- _GOAL OF THE EXERCISE_
Once you reach the line containing "Breast MRI, one axial slice;" in the entries below, write out that line and each one after it down to the line containing "29, 215, 158]", exactly and with nothing added.

- _THE INPUT_
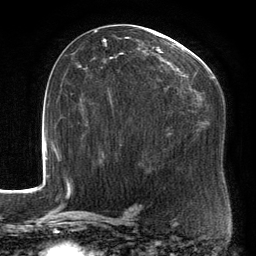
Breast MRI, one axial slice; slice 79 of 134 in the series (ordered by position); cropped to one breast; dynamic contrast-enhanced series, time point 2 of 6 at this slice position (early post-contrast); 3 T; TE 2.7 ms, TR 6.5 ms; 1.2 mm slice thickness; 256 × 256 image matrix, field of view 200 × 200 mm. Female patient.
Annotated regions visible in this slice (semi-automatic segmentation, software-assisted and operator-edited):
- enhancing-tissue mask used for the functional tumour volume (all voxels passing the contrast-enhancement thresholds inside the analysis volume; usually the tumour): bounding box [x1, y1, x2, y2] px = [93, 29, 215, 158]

---

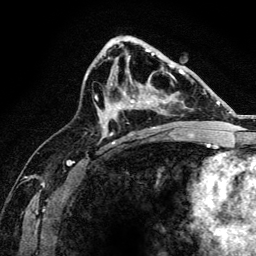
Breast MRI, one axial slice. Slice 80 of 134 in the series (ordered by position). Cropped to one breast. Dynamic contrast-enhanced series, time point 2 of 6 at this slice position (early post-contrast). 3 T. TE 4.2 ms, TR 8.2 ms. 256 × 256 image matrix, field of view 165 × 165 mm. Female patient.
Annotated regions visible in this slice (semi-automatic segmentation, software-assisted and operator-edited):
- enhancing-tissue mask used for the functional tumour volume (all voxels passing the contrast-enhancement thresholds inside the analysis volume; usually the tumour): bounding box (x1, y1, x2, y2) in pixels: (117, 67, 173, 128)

* * *

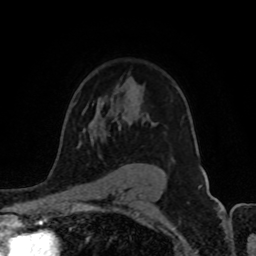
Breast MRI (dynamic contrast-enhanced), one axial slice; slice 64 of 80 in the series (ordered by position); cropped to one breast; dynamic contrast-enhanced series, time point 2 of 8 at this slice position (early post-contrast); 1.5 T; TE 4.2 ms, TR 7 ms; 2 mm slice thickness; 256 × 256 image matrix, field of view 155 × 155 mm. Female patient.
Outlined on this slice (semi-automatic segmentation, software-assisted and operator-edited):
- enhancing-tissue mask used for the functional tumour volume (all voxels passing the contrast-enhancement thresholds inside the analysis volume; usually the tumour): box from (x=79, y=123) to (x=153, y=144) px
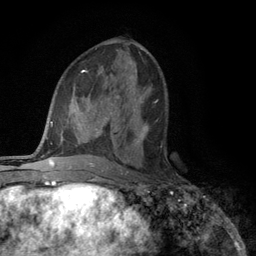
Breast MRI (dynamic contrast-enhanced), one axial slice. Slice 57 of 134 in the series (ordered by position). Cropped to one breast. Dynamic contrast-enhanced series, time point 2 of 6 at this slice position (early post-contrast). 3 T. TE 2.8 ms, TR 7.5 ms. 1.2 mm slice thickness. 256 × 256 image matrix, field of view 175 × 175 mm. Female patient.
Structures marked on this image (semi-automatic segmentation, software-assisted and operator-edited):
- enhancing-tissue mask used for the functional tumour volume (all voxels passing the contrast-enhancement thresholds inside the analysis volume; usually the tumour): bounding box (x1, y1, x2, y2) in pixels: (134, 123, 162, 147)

- _TASK SOLUTION_
Breast MRI, one axial slice; slice 79 of 134 in the series (ordered by position); cropped to one breast; dynamic contrast-enhanced series, time point 2 of 6 at this slice position (early post-contrast); 3 T; TE 2.7 ms, TR 6.5 ms; 1.2 mm slice thickness; 256 × 256 image matrix, field of view 200 × 200 mm. Female patient.
Annotated regions visible in this slice (semi-automatic segmentation, software-assisted and operator-edited):
- enhancing-tissue mask used for the functional tumour volume (all voxels passing the contrast-enhancement thresholds inside the analysis volume; usually the tumour): bounding box [x1, y1, x2, y2] px = [93, 29, 215, 158]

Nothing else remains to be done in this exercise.